Formation industrielle, expériences de marque, divertissement sur site : ces marchés sont florissants. Ils délivrent un retour sur investissement mesurable dans des cas d'usage précis. C'est exactement là que la VR fonctionne le mieux.
Mais avec qui ? C'est désormais la vraie question.
Le système de gestion de parc d'appareils pour entreprises de Meta est désormais gratuit et le restera pendant quatre ans, largement de quoi préparer la suite. Et honnêtement, ce n'était de toute façon pas le meilleur outil. La VR en entreprise continuera, mais peut-être plus autour de Meta.
Le contexte de la bulle IA
Reality Labs a perdu des milliards. À un moment donné, il faut couper ce qui ne marche pas et redoubler sur ce qui pourrait marcher, surtout dans le contexte actuel de bulle IA.
C'est dramatique, mais c'est le business.
« Il faut de l'IA dans votre deck pour gagner » n'est malheureusement plus une plaisanterie. Toutes les grandes entreprises technologiques réaffectent leurs ressources vers l'IA. Meta ne fait pas exception. Les coupes dans la XR tiennent en partie à la sous-performance du contenu VR, mais aussi à la libération de capitaux et de talents pour la course à l'IA.
Ce que cela signifie pour l'industrie XR
Pour les créateurs de contenu VR : l'ère où Meta finançait de gros paris sur des contenus exclusifs est terminée. Construisez pour des marchés éprouvés, avec un ROI clair.
Pour la XR en entreprise : continuez à construire. La valeur de la VR dans la formation, la simulation et les contextes industriels reste solide. Ne partez simplement pas du principe que Meta sera la plateforme de long terme.

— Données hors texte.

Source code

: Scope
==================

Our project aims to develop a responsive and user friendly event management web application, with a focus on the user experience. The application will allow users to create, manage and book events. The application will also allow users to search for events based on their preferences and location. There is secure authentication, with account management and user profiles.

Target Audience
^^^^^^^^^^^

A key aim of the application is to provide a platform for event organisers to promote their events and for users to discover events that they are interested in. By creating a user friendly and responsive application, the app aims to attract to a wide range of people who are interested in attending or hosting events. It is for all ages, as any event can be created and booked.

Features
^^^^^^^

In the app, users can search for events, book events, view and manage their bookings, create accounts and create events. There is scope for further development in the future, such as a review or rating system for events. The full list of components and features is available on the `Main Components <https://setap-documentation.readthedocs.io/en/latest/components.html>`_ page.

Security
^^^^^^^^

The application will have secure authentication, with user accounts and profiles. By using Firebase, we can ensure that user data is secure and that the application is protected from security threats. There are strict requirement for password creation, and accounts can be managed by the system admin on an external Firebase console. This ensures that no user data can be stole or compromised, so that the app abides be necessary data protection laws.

Pour les marques qui explorent les expériences immersives : la XR reste pertinente pour les expériences sur site. C'est l'un des meilleurs médiums pour transporter les utilisateurs dans votre univers de marque. Les expériences grand public, en revanche, pourraient basculer vers les lunettes AR. Qui s'y lancera en premier ?
La vraie histoire
Au-delà des personnes touchées par la suppression de leur poste ou de leur financement, ce qu'il faut craindre avec ces licenciements, c'est l'effet global sur l'appétit des investisseurs à financer la XR, et sur l'opinion publique.
Le contenu VR grand public entre peut-être dans un hiver. Mais la XR est loin d'être morte.
C'est une rationalisation, pas une mort. Couper ce qui ne marche pas. Garder ce qui marche. L'avenir de la XR arrive toujours, il porte simplement des lunettes au lieu d'un casque.